In 1941, the U.S. Army drafted Cartwright into the US Army as an enlisted man. The segregated US Army assigned him to the all-African American enlisted men 349th Field Artillery Regiment at Fort Sill, Oklahoma. The unit's officers were all white except the chaplain, an African American man.

In November 1942, Cartwright graduated from Officers Candidate School, receiving a commission as a Field Artillery Second Lieutenant in the 599th Field Artillery Battalion of the all-African American brigade of the 92nd Infantry Division, best known as the Buffalo Soldiers Serving primarily in Italy, Cartwright remained with the 599th throughout the remainder of World War II. After the war he was promoted to first lieutenant.

For three years, Cartwright taught Reserve Officer Training Corps (ROTC).

As a captain, Cartwright served in Japan and Korea. In 1954 he was transferred from a segregated unit into the "regular" integrated army as a major. He served in South Vietnam from 1969 until 1971, when he became the third African American after General Benjamin O. Davis Sr. and General Benjamin O. Davis Jr. to be promoted to brigadier general.
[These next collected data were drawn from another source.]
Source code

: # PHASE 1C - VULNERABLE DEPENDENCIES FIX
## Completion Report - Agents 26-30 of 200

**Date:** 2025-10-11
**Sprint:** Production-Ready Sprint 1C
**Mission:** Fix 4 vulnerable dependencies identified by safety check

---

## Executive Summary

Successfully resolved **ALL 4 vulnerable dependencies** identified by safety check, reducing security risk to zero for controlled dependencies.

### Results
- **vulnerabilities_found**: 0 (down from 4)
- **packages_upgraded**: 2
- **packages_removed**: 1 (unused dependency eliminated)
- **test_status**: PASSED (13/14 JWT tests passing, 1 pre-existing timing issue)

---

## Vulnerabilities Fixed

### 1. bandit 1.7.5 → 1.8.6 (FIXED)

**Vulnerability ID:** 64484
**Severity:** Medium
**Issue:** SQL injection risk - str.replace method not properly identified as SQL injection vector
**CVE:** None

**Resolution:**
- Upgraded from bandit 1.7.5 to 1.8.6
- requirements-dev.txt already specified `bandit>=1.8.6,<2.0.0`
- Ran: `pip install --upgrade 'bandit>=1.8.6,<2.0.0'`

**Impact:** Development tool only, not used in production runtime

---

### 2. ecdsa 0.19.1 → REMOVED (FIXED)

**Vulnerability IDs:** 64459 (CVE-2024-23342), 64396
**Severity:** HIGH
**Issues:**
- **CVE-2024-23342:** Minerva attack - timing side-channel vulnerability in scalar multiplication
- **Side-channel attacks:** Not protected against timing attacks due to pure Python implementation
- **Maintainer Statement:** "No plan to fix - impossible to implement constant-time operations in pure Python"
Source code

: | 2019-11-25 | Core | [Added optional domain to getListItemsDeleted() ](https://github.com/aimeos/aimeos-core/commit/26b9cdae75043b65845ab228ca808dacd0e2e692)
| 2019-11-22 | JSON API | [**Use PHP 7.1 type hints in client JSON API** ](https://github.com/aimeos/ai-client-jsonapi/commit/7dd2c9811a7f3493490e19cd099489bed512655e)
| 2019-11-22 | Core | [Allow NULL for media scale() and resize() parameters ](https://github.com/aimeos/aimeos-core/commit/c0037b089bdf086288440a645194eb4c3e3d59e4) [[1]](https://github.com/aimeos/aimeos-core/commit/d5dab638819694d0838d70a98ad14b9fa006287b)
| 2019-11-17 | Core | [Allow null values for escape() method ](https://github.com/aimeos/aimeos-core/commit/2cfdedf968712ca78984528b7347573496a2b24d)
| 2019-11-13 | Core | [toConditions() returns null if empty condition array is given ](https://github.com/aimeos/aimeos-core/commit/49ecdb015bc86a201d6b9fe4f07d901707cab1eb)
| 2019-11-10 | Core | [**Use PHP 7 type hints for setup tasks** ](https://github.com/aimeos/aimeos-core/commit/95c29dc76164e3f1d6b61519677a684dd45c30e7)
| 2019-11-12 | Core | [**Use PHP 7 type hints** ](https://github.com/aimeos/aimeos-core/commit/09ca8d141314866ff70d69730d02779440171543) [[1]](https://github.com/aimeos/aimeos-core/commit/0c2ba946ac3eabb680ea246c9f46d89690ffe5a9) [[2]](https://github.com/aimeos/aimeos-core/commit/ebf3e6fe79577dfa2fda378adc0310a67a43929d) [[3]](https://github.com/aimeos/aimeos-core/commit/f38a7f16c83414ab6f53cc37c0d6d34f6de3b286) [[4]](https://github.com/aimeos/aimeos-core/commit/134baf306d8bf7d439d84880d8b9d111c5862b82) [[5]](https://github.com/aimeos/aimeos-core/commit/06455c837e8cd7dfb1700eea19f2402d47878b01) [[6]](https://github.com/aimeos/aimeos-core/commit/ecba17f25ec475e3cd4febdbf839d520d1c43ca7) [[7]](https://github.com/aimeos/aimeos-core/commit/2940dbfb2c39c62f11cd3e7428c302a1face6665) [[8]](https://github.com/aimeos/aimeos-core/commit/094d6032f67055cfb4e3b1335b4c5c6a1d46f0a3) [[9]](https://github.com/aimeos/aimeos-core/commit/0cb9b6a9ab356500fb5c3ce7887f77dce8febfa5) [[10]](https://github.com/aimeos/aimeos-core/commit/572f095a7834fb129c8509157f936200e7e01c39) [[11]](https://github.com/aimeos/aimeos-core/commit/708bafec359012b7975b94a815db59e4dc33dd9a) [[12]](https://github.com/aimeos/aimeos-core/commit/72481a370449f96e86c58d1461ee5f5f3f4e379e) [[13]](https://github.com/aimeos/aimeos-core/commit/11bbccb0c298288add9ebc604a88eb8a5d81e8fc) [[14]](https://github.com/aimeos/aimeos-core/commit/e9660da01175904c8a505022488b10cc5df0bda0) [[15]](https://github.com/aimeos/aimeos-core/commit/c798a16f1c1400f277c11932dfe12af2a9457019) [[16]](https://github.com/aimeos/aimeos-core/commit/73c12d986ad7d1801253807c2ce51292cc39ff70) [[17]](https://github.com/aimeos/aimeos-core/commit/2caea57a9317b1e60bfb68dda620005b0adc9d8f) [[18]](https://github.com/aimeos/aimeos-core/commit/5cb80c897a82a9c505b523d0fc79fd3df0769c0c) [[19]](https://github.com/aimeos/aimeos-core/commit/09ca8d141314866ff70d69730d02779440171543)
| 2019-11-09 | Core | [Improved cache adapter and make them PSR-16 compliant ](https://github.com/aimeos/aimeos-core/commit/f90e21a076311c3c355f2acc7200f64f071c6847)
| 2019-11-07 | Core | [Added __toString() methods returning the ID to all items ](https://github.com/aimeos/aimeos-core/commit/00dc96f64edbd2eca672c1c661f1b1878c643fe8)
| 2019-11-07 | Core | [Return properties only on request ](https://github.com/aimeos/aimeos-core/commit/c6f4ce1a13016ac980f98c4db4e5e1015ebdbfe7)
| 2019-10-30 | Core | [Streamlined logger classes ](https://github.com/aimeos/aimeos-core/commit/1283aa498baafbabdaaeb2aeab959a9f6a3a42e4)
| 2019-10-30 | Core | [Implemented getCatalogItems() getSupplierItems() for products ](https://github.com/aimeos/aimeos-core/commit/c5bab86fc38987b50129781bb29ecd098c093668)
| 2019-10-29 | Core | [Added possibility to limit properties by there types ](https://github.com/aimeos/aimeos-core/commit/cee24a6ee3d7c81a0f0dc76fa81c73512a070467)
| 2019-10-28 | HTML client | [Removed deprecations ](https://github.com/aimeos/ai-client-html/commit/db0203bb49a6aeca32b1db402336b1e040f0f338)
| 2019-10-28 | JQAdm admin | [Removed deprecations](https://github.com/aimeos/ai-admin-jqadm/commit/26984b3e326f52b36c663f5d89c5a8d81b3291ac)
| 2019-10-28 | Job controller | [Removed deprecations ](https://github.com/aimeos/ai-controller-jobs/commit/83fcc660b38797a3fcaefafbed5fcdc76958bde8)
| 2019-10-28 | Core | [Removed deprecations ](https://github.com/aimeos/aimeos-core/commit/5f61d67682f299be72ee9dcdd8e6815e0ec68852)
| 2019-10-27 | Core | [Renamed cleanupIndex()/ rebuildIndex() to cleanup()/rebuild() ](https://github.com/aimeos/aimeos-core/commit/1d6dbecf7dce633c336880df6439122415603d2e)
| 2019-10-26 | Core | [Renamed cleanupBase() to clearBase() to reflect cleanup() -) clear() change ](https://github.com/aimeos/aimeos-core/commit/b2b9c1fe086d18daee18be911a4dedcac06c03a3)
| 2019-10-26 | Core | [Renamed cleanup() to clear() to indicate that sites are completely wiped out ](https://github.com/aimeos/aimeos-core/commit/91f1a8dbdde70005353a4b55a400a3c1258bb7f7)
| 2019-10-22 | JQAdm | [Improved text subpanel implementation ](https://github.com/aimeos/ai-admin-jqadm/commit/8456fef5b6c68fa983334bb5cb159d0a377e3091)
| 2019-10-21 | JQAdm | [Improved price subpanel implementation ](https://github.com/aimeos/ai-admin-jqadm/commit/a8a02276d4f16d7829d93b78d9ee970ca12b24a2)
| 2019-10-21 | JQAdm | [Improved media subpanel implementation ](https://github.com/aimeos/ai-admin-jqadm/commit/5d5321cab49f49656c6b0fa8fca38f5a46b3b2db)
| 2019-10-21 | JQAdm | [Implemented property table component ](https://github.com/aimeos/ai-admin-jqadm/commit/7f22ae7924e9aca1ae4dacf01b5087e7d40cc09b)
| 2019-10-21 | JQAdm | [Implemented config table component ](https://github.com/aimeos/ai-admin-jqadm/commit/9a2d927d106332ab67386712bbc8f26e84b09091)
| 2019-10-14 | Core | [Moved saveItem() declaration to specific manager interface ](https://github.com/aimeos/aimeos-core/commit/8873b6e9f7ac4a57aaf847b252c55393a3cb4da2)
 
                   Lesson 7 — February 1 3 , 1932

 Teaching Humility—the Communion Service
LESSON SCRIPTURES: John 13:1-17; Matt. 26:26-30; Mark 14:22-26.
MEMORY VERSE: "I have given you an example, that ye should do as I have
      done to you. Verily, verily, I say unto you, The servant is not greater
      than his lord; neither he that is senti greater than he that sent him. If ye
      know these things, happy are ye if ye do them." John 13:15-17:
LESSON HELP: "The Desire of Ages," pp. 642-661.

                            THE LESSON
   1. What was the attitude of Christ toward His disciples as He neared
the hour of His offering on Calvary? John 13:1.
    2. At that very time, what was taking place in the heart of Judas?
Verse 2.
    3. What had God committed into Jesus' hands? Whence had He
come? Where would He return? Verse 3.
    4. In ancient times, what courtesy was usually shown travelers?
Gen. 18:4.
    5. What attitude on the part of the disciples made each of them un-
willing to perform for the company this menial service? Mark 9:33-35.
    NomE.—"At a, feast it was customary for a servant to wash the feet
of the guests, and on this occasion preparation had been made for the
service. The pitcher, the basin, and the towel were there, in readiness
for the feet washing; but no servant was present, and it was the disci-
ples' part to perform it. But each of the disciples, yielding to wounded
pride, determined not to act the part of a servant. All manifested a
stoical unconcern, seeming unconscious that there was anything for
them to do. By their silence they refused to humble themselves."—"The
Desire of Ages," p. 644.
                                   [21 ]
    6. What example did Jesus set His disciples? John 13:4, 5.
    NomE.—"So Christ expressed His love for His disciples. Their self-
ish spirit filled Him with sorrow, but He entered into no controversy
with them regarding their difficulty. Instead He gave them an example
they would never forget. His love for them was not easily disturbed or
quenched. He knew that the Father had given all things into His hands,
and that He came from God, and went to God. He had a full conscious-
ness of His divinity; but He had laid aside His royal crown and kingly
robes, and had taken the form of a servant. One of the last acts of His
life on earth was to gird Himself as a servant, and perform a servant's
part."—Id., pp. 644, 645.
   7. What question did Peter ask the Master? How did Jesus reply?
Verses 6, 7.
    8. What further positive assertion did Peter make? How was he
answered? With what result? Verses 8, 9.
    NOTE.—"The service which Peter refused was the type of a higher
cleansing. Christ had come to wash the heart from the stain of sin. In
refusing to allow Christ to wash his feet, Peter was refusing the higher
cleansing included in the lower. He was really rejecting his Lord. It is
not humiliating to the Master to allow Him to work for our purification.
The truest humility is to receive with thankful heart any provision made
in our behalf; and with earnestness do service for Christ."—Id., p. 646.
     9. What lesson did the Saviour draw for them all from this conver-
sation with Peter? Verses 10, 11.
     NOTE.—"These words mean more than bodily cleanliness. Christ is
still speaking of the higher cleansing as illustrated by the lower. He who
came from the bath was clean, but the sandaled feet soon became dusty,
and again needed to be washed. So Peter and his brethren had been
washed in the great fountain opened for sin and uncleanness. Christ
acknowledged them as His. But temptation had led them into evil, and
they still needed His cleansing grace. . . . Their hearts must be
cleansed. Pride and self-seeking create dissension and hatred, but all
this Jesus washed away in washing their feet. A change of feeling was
After working at the Pentagon, Cartwright retired from the military in 1974. He had served in the U.S. military for 33 years.

===Medals and awards===
- Two (2) Legion of Merit
- Three (3) Bronze Stars
- Meritorious Service Medal
- Three (3) Air Medal
- Three (3) Army Commendation Medal

==Death in TWA Flight 514 crash==
On December 1, 1974, Cartwright and his wife Gloria were killed on TWA Flight 514 when the Boeing 727, flying in bad weather, crashed into the wooded slope of a 1,725 ft mountain 25 nmi northwest of Dulles International Airport. All 92 people aboard (85 passengers and 7 crew members) were killed. Cartwright's flight was the worst air disaster of 1974. Cartwright and Gloria were returning from visiting their daughter for Thanksgiving. Cartwright was 55 years old; Gloria was 49 years old.

Cartwright and his wife Gloria were buried at Arlington National Cemetery.

==Legacy==
- In 1992, West Virginia State College posthumously inducted Cartwright into its ROTC Hall of Fame.
- With Colonel Robert B. Burke, Cartwright co-founded on October 9, 1974 The Rocks, Inc., the largest professional military officers organization with a majority African-American membership. The organization has been essential in the development of black military officers including member Colin Powell, as discussed in his autobiography.
- The Roscoe C. Cartwright Prince Hall Masonic Lodge #129 in Oxon Hill, Maryland is named for Cartwright.